E AÍ? QUEM SÃO OS CULPADOS?

O ensino fundamental, gratuito e obrigatório, garantiu a milhares de brasileiros a oportunidade de frequentar os bancos escolares. Antes de instituir-se a obrigatoriedade legal, era frequente jovens provenientes de classes menos favorecidas abandonarem a escola e ingressarem no mercado informal de trabalho, recém saídos da infância. Quem não lembra de, ao menos, um colega que simplesmente “desistiu de estudar” para trabalhar? Obviamente, muitos motivos levavam a isso e a consequência primeira de tal atitude, com raras exceções, era o destino desses jovens ao subemprego e ao trabalho braçal.

Porém, estar na escola não garante a aprendizagem. Prova disso é o elevado número de jovens não alfabetizados, que mal sabem redigir um parágrafo e quando o fazem apresentam erros gravíssimos de ortografia, ou então educandos com dificuldades de interpretação e de raciocínio lógico, enfim, um número expressivo de brasileiros que vai à escola, mas não aprende. Atitudes esta, totalmente contra a lei.

Qual a origem de tão triste situação?Como resolvê-la?

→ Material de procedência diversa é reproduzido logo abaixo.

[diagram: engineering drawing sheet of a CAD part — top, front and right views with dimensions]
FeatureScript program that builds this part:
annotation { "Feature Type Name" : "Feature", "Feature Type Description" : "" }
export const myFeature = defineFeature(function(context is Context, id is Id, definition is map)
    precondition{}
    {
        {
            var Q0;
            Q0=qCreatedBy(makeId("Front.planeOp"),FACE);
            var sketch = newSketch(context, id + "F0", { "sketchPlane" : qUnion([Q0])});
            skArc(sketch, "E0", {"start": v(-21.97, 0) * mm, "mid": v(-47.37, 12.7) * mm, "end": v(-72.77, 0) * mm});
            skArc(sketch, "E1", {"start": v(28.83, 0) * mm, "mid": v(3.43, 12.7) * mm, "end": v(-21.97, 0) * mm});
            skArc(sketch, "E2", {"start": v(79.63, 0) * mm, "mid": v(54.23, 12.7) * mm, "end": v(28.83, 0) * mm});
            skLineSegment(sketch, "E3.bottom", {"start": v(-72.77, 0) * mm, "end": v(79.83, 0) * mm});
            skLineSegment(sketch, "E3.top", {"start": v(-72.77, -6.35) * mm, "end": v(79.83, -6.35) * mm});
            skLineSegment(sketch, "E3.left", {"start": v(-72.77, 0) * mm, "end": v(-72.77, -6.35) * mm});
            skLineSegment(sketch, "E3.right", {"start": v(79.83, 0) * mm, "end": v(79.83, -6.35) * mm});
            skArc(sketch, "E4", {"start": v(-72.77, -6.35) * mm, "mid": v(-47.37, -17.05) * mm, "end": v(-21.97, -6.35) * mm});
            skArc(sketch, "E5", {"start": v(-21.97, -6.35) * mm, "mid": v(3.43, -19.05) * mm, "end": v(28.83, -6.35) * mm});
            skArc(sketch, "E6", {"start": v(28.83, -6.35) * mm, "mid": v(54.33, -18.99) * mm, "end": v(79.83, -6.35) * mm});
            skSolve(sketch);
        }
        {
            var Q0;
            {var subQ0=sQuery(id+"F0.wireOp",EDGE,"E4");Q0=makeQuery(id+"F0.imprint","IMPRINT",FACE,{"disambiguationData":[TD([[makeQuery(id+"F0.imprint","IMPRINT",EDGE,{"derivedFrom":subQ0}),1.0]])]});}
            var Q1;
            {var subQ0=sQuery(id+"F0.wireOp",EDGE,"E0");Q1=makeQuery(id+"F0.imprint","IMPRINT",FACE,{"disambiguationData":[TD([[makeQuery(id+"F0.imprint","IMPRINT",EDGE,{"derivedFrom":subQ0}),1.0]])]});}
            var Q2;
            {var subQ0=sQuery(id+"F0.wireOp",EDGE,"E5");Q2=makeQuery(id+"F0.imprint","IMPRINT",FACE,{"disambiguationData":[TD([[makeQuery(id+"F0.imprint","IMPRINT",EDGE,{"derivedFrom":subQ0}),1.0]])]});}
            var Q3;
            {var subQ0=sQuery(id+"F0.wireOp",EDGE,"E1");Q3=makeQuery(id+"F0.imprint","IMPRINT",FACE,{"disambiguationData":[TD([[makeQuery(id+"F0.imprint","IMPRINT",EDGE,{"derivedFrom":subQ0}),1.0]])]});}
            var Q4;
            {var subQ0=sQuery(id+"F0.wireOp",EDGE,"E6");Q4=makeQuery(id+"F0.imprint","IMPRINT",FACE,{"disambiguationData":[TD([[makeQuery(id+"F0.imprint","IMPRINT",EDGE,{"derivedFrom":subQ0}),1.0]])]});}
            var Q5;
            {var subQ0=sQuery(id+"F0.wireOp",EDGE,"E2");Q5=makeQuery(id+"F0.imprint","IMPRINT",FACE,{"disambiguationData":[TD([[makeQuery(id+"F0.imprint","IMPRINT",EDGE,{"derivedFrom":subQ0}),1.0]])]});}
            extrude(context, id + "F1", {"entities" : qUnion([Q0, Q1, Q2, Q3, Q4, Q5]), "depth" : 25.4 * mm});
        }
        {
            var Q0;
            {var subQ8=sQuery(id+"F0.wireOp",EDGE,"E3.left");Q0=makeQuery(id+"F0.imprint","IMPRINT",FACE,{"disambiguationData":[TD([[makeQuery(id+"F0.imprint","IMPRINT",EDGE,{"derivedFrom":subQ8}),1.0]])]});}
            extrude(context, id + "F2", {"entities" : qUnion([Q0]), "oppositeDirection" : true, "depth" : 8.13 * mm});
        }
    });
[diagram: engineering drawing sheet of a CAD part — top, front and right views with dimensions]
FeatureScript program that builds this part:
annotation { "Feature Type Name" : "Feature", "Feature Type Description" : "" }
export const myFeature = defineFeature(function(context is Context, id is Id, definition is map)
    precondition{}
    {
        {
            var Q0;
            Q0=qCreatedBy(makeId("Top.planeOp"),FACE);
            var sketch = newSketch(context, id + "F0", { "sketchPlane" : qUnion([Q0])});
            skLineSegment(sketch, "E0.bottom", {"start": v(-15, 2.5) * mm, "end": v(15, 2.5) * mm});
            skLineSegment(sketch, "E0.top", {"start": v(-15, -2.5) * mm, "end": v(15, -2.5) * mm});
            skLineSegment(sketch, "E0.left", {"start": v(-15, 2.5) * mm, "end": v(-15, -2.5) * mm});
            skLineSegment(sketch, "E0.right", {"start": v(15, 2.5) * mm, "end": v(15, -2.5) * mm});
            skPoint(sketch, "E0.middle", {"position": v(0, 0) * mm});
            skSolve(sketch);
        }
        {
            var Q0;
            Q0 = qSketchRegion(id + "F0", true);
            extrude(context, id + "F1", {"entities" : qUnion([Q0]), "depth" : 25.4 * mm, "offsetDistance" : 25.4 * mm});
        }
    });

Quem é o culpado, se existem culpados? Ironicamente, a culpa é sempre “do outro”. Se questionarmos a escola – professores, equipe diretiva – a culpa é da família, que não acompanha os jovens, não mostra a esses a importância da escola, do ensino, da educação.

Ao indagarem-se os alunos, a culpa é da escola, pois a mesma apresenta um ensino “chato, entediante, monótono e sem significados”. Ou dos pais, que não oferecem condições de estudar com tranquilidade.

Se questionarmos a família, a responsabilidade é dividida: ou a escola não corresponde aos interesses dos filhos, ou é a sociedade que os desvirtua. Ou estes simplesmente “Não nasceram para estudar”.

E a sociedade, por sua vez, volta-se contra a família – que não educa seus filhos, ou contra a escola – que não consegue formar os jovens. Ou ainda, contra ambas as instituições, como se família, escola e sociedade instituições complementares.

Em minha análise, existem culpados sim: Todos nós o somos: Eu. Você. A família, a escola, a sociedade.

A escola, por simplesmente repassar adiante conceitos que nem sempre interessam os estudantes, utilizando-se de metodologias retrógradas, muitas vezes questionadas pelos atuais educadores quando estes foram alunos, os quais, curiosamente, ao mudarem de papel, exigem aceitação plena do que outrora contestaram. Quem sabe uma readaptação do currículo escolar, com liberdade para orientar os estudantes de acordo com cada espaço? Ah, sim, registre-se que isso dá trabalho.

A sociedade, o sistema social, também tem sua parcela de responsabilidade, pois obriga a ficar na escola indivíduos que, muitas vezes, estão com a cabeça em problemas que exigem solução imediata e que a escola simplesmente ignora: famílias desestruturadas, miséria, fome, desnutrição, falta de segurança, falta de amor. Você se concentra em seus estudos alimentado a pão e água, ou muitas vezes nem isso? É difícil, eu sei. Pense nisso e talvez consiga compreender porque um número infinito de brasileiros prefira simplesmente trabalhar (ou outras opções menos corretas) a frequentar uma escola. Isso sem questionar as questões voltadas ao marketing, à necessidade criada de ter – e da qual muitos estudantes só tem o sonho, mas isso é assunto para outra reflexão.

E a família, o que falar da família? Um filho, uma criança, é compromisso. É possível afirmar que, se geramos um filho, devemos oferecer a ele o mínimo de dignidade, o que não significa comprar todas as porcarias existentes no mercado. Falo em dignidade no sentido etimológico da palavra. Quando Coordenadora Pedagógica, ouvi de uma mãe que, se eu me preocupava tanto com seu filho, levasse-o para casa e criasse. Pergunto-me: Onde fica o compromisso de uma família, independente do modelo desta, frente às novas gerações?

Não tem como separar culpados de inocentes, até porque, como afirmei anteriormente, escola, família e sociedade são três instituições indissociáveis e, se uma adoecer, os males serão extensivos às demais. O que temos na verdade são vítimas de um processo doente do qual fazemos parte muitas vezes sem nos darmos conta, segundo o qual crianças e jovens cheios de sonhos ingressam e permanecem na escola de acordo com a lei, terminam o ensino fundamental de acordo com a lei, mas que inocentemente infringem a mesma lei por não conseguirem atingir “O desenvolvimento da capacidade de aprender, tendo como meios básicos o pleno domínio da leitura, da escrita e do cálculo”, esperados para a etapa de ensino em questão. Infratores inocentes, por mais estranha que pareça tal definição.